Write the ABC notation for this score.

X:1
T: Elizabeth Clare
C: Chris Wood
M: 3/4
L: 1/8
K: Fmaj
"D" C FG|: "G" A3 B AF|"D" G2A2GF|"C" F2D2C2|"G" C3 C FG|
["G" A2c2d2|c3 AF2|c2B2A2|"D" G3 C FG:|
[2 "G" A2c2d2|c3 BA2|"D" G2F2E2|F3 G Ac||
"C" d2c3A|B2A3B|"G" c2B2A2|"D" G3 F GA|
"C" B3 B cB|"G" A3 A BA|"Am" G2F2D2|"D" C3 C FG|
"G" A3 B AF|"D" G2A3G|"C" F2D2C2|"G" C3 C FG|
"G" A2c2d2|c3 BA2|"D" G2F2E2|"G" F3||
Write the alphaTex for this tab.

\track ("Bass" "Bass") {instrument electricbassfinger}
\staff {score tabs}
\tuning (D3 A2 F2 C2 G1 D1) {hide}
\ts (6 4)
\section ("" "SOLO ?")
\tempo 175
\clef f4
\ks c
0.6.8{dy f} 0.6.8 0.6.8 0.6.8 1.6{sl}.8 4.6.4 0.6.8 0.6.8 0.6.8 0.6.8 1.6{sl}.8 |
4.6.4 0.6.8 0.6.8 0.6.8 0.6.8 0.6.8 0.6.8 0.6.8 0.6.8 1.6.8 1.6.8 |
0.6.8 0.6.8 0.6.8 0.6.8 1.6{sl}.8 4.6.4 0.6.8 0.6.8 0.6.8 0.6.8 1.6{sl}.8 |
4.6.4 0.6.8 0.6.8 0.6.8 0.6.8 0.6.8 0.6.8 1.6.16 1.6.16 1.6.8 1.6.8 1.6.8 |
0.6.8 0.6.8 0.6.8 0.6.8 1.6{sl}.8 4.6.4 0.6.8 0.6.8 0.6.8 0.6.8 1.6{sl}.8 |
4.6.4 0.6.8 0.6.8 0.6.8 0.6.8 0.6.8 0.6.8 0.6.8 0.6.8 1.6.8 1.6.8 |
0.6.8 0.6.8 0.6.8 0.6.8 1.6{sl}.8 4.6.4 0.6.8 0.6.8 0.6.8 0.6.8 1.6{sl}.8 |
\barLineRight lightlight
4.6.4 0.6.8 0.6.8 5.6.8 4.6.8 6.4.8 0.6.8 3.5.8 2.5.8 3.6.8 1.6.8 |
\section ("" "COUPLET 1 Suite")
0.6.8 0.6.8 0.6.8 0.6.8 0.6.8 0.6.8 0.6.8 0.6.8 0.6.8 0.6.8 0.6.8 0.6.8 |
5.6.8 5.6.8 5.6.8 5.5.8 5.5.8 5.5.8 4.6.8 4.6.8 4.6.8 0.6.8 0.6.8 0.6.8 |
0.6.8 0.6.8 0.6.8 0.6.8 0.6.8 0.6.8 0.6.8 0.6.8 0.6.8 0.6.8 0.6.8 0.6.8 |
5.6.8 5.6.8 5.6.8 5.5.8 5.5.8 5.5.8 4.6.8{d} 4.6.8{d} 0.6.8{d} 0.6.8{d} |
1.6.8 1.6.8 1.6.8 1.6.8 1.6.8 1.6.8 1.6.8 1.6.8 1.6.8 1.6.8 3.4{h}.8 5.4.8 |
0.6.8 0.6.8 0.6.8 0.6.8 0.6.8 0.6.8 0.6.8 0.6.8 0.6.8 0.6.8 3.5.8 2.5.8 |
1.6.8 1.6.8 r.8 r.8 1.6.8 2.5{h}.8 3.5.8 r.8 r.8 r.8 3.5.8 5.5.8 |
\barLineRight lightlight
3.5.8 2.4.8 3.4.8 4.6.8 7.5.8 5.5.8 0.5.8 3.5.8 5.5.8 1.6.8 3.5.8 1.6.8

————————

== Exercise requirements ==
Arrange the lines above as a numbered list, omitting every blank line.

== Expected answer ==
1. Write the ABC notation for this score.
2. X:1
3. T: Elizabeth Clare
4. C: Chris Wood
5. M: 3/4
6. L: 1/8
7. K: Fmaj
8. "D" C FG|: "G" A3 B AF|"D" G2A2GF|"C" F2D2C2|"G" C3 C FG|
9. ["G" A2c2d2|c3 AF2|c2B2A2|"D" G3 C FG:|
10. [2 "G" A2c2d2|c3 BA2|"D" G2F2E2|F3 G Ac||
11. "C" d2c3A|B2A3B|"G" c2B2A2|"D" G3 F GA|
12. "C" B3 B cB|"G" A3 A BA|"Am" G2F2D2|"D" C3 C FG|
13. "G" A3 B AF|"D" G2A3G|"C" F2D2C2|"G" C3 C FG|
14. "G" A2c2d2|c3 BA2|"D" G2F2E2|"G" F3||
15. Write the alphaTex for this tab.
16. \track ("Bass" "Bass") {instrument electricbassfinger}
17. \staff {score tabs}
18. \tuning (D3 A2 F2 C2 G1 D1) {hide}
19. \ts (6 4)
20. \section ("" "SOLO ?")
21. \tempo 175
22. \clef f4
23. \ks c
24. 0.6.8{dy f} 0.6.8 0.6.8 0.6.8 1.6{sl}.8 4.6.4 0.6.8 0.6.8 0.6.8 0.6.8 1.6{sl}.8 |
25. 4.6.4 0.6.8 0.6.8 0.6.8 0.6.8 0.6.8 0.6.8 0.6.8 0.6.8 1.6.8 1.6.8 |
26. 0.6.8 0.6.8 0.6.8 0.6.8 1.6{sl}.8 4.6.4 0.6.8 0.6.8 0.6.8 0.6.8 1.6{sl}.8 |
27. 4.6.4 0.6.8 0.6.8 0.6.8 0.6.8 0.6.8 0.6.8 1.6.16 1.6.16 1.6.8 1.6.8 1.6.8 |
28. 0.6.8 0.6.8 0.6.8 0.6.8 1.6{sl}.8 4.6.4 0.6.8 0.6.8 0.6.8 0.6.8 1.6{sl}.8 |
29. 4.6.4 0.6.8 0.6.8 0.6.8 0.6.8 0.6.8 0.6.8 0.6.8 0.6.8 1.6.8 1.6.8 |
30. 0.6.8 0.6.8 0.6.8 0.6.8 1.6{sl}.8 4.6.4 0.6.8 0.6.8 0.6.8 0.6.8 1.6{sl}.8 |
31. \barLineRight lightlight
32. 4.6.4 0.6.8 0.6.8 5.6.8 4.6.8 6.4.8 0.6.8 3.5.8 2.5.8 3.6.8 1.6.8 |
33. \section ("" "COUPLET 1 Suite")
34. 0.6.8 0.6.8 0.6.8 0.6.8 0.6.8 0.6.8 0.6.8 0.6.8 0.6.8 0.6.8 0.6.8 0.6.8 |
35. 5.6.8 5.6.8 5.6.8 5.5.8 5.5.8 5.5.8 4.6.8 4.6.8 4.6.8 0.6.8 0.6.8 0.6.8 |
36. 0.6.8 0.6.8 0.6.8 0.6.8 0.6.8 0.6.8 0.6.8 0.6.8 0.6.8 0.6.8 0.6.8 0.6.8 |
37. 5.6.8 5.6.8 5.6.8 5.5.8 5.5.8 5.5.8 4.6.8{d} 4.6.8{d} 0.6.8{d} 0.6.8{d} |
38. 1.6.8 1.6.8 1.6.8 1.6.8 1.6.8 1.6.8 1.6.8 1.6.8 1.6.8 1.6.8 3.4{h}.8 5.4.8 |
39. 0.6.8 0.6.8 0.6.8 0.6.8 0.6.8 0.6.8 0.6.8 0.6.8 0.6.8 0.6.8 3.5.8 2.5.8 |
40. 1.6.8 1.6.8 r.8 r.8 1.6.8 2.5{h}.8 3.5.8 r.8 r.8 r.8 3.5.8 5.5.8 |
41. \barLineRight lightlight
42. 3.5.8 2.4.8 3.4.8 4.6.8 7.5.8 5.5.8 0.5.8 3.5.8 5.5.8 1.6.8 3.5.8 1.6.8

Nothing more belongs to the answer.